ではこれはどうやって集められているのだろうか。答えは受け取る給与からあらかじめ引かれているのである(これを源泉徴収という)。

給与というのは会社から個人へ支払われるので、これをあらかじめ引いておくのは会社だ。つまり会社が個人の税金を預かる(集める)ことになる。この預かった税金について、会社は毎月きちんと集計して国に納付をしている。

この仕組みが回り続ければ、個人はとりあえず働いて給与を受け取るだけで自動的に納税することになる。会社の負担が大きいということを除けば、働いている人が考える必要のない、よくできたシステムだとは思う。

ちなみに、ユーチューバーや芸能人など、決まった会社で働いていないひとは、「儲け」と「税金」を自分で計算して納めなければならない。この手続きを確定申告という。

 

税金について学ぶ必要がある理由

こうして消費税、所得税、住民税は国(地方公共団体)に納付され、私たちの社会を維持するために使われる。この社会を支えているのは、私たちひとりひとりが少しずつ出し合った税金なのである。

他にも会社が「儲け」について納税する法人税、亡くなった人から財産を引き継いだ「儲け」について納税する相続税、家や土地を「所有」していることについての固定資産税など、税金の種類は幅広い。気になったら調べてみることをお勧めする。世の中の仕組みが少しわかるだろう。

そしてここで、冒頭に述べたことについて考えてみる。つまりなぜこのことを学校で詳しく教わらないのか、大人が税金を嫌がるのかということだ。

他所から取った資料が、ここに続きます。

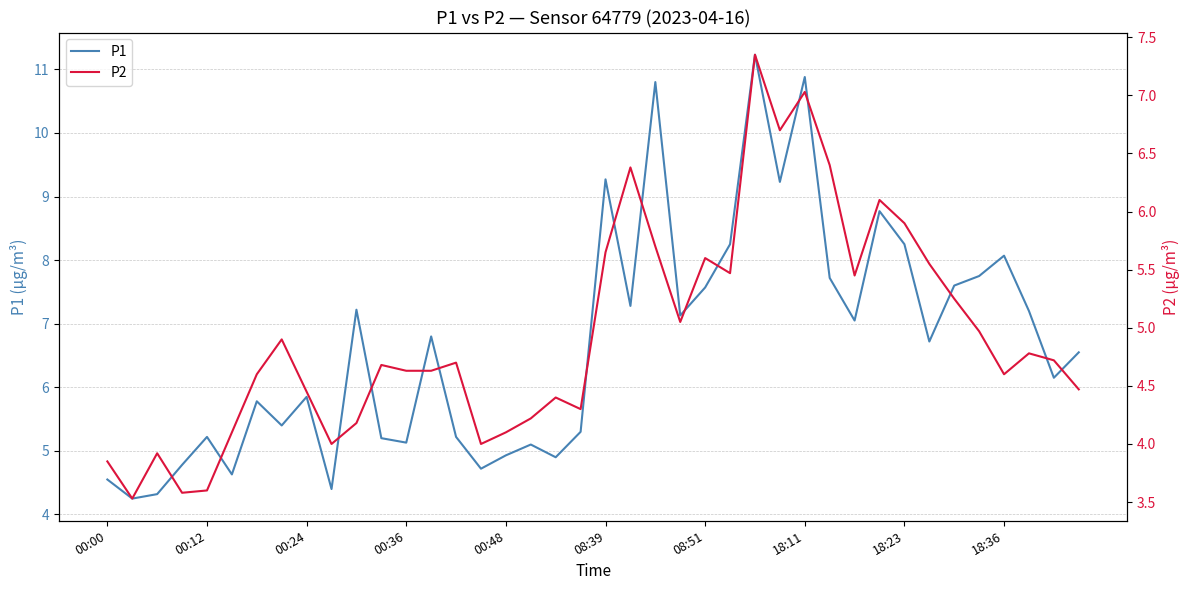

How many values in the P2 series are below 4?

5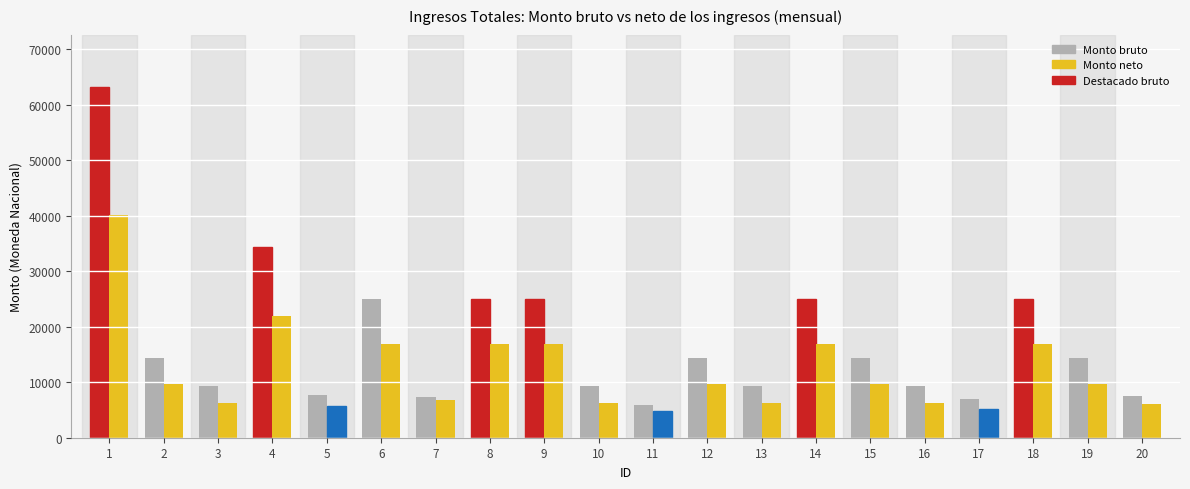

Which category has the highest value in the Monto bruto series?

1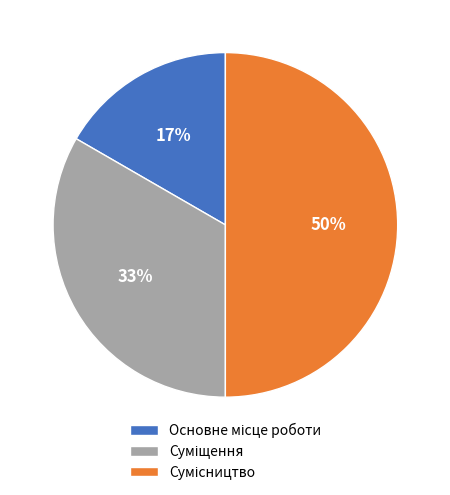

Count the number of slices in the pie.

3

学校で詳しく教わらないのは、今まで書いてきたように普通に生活していれば自動的に納税されるからだ。また、大人が税金を嫌がるのは、教わる機会が少ないというのもあるし、本来は税金がこの社会の維持のために使われており自分もその恩恵を受けているというのに(権利)、納税によってその仕組みを支えなければならない(義務)という、基本的な権利と義務の関係について、正しく理解していないからだ。

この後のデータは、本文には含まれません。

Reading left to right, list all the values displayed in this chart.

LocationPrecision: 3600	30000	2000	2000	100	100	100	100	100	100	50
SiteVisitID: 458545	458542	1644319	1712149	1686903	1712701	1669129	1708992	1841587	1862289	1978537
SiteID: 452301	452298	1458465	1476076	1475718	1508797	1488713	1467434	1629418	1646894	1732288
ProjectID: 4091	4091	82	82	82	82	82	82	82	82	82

ただ、自動的に納税される仕組みになっているということは、きちんと調べなければ知る機会がないということだ。これは良い悪いではなく、どうしても仕組み上そうなってしまっているので、自分がいま生きている社会の姿を正しく理解するために、税金の知識は身に着けておくことをおすすめする。そうして知識を得ることによってはじめて、国民としての正しい立場に立つことができ、政治家が税金をどう使うかについて対等に意見を述べることができるのである。